Zum jetzigen Zeitpunkt ist die Meinung die, dass zumindest im ersten Trimenon keine "KANN Behandlung" mehr durchgeführt werden sollte. Wenn sich Komplikationen einstellen, wird die "KANN Behandlung" zu einer "MUSS Behandlung". Für den Patienten ist es zwar dasselbe, der bekommt dann so oder so im ersten Trimenon Anästhesiespritzen. Das bedeutet aber eben nicht, dass es auch für den Arzt dasselbe ist. So wird der Arzt, der im ersten Trimenon einen Blinddarm entfernt sich kaum mit einer Schadenersatzklage konfrontieren lassen müssen, der Brustvergrößerungsoperateur hingegen schon. Dabei steht fest: Operiert haben beide.
Und das ist eben das vermutete wirklich Problem des Falles, dass ein Richter zu der Meinung kommen könnte, dass der zahnärztliche "KANN Eingriff" im ersten Trimenon nicht wirklich hätte durchgeführt werden müssen und schon gar nicht zur vermeintlichen Vermeidung eines "MUSS Eingriffes", bei dem man ja nicht wirklich zu belegen vermag, dass dieser wirklich vonnöten gewesen wäre. Denn der "Muss Eingriff" ist ja nicht notwendig geworden, weiol er durch den "Kann Eingriff" verhindert worden ist.
Übrigens, das sei angemerkt: Mit logischen Argumenten wird man hier vor Gericht nicht wirklich weiter kommen, das weiß jeder, der schon einmal das Vergnügen hatte an einem solchen Verfahren teilzunehmen. Und sei es nur als medizinischer Berater einer Partei vor Gericht.
Diese Komplikationen, konkret wird es sich hier um Zahnnerventzündungen handeln, werden aber vermutlich dazu führen, dass die aktuelle "KANN Behandlung" auch im zweiten Trimenon nicht weitergeführt werden kann, weil man eben auf wurzelentzündete Zähne weder Kronen noch neue Dauerprovisorien wird aufkleben können.
Nun wird sich vermutlich die überlange Liegezeit der Dauerprovisorien rächen, die schon heute in einem bemitleidenswerten Zustand sind.
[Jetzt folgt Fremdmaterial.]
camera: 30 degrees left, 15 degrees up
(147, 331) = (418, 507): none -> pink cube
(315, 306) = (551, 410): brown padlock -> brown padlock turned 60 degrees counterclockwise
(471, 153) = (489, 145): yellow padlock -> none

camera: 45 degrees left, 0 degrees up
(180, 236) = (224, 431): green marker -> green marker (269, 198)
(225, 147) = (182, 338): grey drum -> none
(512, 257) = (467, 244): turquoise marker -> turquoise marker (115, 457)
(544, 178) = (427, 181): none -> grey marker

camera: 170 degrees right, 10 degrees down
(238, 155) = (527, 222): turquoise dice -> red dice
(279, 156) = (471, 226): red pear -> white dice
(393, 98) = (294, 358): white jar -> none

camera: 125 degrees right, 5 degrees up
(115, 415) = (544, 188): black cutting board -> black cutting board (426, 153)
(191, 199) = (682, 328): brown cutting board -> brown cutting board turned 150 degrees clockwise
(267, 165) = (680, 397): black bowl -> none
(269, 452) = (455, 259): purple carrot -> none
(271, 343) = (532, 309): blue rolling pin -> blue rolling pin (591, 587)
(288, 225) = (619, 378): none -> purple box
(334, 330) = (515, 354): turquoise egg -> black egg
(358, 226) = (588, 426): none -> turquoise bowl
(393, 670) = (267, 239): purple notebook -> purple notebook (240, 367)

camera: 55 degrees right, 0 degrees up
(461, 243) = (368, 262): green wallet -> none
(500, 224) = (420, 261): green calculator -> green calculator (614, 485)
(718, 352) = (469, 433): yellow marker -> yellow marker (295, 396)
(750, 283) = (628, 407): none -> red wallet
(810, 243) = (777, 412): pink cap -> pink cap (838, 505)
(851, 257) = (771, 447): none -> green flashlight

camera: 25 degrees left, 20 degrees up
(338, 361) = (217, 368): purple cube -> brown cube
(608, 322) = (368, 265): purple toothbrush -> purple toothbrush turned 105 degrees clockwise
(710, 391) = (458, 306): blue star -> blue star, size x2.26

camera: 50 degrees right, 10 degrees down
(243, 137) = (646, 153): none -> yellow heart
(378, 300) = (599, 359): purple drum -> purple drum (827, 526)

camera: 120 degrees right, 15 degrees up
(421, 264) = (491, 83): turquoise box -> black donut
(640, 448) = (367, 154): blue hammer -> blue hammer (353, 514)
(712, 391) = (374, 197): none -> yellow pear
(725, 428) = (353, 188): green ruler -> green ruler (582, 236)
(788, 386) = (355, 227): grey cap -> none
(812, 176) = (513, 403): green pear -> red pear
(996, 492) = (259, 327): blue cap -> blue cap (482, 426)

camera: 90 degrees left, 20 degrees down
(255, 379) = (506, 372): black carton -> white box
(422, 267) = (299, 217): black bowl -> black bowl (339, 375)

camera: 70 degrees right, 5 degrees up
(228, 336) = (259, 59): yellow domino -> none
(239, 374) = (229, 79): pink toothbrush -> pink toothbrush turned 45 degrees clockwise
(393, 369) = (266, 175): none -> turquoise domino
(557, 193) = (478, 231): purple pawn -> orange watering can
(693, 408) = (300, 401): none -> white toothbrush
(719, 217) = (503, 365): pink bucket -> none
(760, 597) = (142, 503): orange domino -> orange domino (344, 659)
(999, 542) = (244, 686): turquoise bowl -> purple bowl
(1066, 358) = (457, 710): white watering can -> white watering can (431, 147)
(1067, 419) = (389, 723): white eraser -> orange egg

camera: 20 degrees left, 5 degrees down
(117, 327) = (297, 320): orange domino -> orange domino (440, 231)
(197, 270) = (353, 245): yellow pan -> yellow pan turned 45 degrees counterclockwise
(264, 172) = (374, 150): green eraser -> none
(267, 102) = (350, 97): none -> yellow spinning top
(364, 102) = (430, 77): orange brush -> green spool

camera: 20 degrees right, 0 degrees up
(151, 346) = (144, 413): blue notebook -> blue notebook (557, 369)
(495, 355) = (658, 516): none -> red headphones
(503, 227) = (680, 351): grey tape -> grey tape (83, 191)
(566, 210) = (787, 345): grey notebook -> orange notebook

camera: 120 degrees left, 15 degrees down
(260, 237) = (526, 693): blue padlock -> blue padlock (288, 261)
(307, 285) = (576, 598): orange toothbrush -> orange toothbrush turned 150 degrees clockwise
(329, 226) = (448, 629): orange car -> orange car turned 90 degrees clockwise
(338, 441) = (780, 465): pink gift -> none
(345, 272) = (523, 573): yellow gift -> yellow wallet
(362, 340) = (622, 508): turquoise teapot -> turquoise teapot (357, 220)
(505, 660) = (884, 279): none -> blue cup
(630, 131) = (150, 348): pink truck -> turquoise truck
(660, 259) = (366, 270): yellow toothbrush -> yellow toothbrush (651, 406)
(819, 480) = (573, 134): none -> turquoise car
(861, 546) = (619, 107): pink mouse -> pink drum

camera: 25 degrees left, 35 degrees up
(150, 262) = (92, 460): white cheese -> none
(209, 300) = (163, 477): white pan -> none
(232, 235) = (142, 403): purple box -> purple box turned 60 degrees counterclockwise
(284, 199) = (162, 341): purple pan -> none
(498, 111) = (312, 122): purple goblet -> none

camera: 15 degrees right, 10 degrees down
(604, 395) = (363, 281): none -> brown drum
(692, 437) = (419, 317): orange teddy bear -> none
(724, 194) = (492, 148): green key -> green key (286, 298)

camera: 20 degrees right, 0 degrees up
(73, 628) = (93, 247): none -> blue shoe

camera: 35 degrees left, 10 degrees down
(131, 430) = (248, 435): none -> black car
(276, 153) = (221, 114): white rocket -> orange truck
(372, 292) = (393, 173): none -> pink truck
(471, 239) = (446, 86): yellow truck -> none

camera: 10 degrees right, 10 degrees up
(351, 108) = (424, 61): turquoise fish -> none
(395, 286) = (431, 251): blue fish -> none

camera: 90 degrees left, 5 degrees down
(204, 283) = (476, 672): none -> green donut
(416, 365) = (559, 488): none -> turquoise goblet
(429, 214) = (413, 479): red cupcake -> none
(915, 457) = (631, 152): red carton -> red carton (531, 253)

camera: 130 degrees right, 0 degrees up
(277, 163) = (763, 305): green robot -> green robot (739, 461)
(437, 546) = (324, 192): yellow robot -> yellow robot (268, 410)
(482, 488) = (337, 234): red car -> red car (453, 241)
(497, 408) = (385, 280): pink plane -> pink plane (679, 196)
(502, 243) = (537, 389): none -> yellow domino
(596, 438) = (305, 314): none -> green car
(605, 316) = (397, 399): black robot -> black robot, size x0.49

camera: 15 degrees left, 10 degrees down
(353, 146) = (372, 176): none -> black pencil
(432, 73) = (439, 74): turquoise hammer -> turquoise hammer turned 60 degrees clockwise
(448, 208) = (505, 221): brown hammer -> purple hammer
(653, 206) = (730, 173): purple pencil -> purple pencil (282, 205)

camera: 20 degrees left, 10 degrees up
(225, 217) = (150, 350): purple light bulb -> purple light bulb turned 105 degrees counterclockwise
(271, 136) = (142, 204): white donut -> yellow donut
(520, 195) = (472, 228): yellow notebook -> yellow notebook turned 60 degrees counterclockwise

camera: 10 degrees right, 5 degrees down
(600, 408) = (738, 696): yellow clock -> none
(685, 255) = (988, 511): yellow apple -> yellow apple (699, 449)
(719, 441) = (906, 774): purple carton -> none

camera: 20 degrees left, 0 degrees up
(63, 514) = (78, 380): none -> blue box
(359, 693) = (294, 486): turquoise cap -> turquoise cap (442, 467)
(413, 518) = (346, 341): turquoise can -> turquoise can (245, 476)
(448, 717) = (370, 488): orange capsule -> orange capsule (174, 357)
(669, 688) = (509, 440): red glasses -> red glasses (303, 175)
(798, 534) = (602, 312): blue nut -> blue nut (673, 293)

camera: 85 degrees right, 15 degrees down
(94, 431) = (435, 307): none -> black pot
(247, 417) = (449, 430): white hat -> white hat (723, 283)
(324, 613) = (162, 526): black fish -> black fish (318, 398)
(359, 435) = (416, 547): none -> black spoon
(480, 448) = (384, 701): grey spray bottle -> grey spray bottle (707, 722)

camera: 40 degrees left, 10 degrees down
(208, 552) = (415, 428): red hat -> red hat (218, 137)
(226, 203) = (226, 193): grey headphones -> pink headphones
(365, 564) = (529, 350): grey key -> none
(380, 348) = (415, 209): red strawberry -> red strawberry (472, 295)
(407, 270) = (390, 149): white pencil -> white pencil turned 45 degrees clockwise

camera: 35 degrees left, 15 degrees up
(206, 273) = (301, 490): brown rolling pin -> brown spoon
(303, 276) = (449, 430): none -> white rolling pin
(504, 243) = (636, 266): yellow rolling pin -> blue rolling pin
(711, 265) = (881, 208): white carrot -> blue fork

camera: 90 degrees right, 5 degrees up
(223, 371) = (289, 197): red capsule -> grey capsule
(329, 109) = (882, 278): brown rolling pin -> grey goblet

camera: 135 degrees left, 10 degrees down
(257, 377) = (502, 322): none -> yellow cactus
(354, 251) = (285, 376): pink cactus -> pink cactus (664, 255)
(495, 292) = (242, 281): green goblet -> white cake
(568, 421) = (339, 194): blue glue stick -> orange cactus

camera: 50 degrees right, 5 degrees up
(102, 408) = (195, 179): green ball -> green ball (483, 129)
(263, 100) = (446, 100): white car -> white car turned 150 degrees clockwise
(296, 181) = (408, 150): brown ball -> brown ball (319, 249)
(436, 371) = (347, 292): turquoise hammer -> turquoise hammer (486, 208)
Welche weiteren Komplikationen sich daraus dann ergeben könnten, ist unvorhersehbar.
Zu befürchten ist, dass die zunehmenden Komplikationen den bisherigen Behandlungsstand immer weiter zunichtemachen werden, so dass man am Ende der Schwangerschaft behandlungstechnisch praktisch mit leeren Händen dastehen wird.
Was letzten Endes bedeutet, dass der Fall mit all seinen Beschwerden komplett neu aufgerollt werden muss und angesichts der inzwischen eingetretenen Komplikationen mit einem noch höheren behandlerischen und wirtschaftlichen Aufwand bewältigt werden müsste.
Ob die Patientin dazu dann wirklich in der Lage ist, wird man sehen müssen.
Die Vorstellung, man könne eine umfangreiche, zahnärztlich funktionstherapeutische Rekonstruktion des Kauorgans mit einer Schwangerschaft verbinden und das dann auch noch unter Ausschluss möglicher Gefahren für das werdende Kind, ist letzten Endes nicht unter einen Hut zu bringen und zu gewährleisten.
Das Risiko für den Versuch diese Dinge unter einen Hut zu bringen liegt dabei allein beim behandelnden Arzt.
Die Gesamtsituation und die damit verbundenen Konflikte, in der die Patientin sich befindet: Überalterte Dauerprovisorien mit der Notwendigkeit der Neuversorgung zum Erhalt der vorhandenen Zahnhartsubstanz, bei dem Vorliegen einer CMD und bestehender Schwangerschaft ist praktisch nicht in allen Punkten gleichzeitig auflösbar.
Es ist absehbar, dass es hier zu Kollateralschäden kommen wird. Natürlich tut die Patientin alles, um diese Kollateralschäden zu vermeiden und doch befindet sich der behandelnde Arzt in einem Dilemma, das er nicht zu lösen vermag.
Schon gar nicht aus haftungsrechtlicher Sicht des Arztes.
Morgen sucht die Patientin ihre Frauenärztin auf. Wir werden sehen, ob diese bereit ist eine Haftungsübernahme auszusprechen.
Die Mitarbeiterin der Charité war es im Übrigen am heutigen Tage nicht, auch wenn sie sich noch so nett und charmant am Telefon anhörte.
Das ist dann eben der Unterschied zwischen dem, was einem leichtfertig am Telefon erzählt wird und dem, was man dann konkret erfährt, wenn man es gerne schriftlich haben möchte.
Natürlich bekommt man es nicht schriftlich, dass man eine Schwangere innrhalb der Schwangerschaft normal zahnärztlich behandeln könne.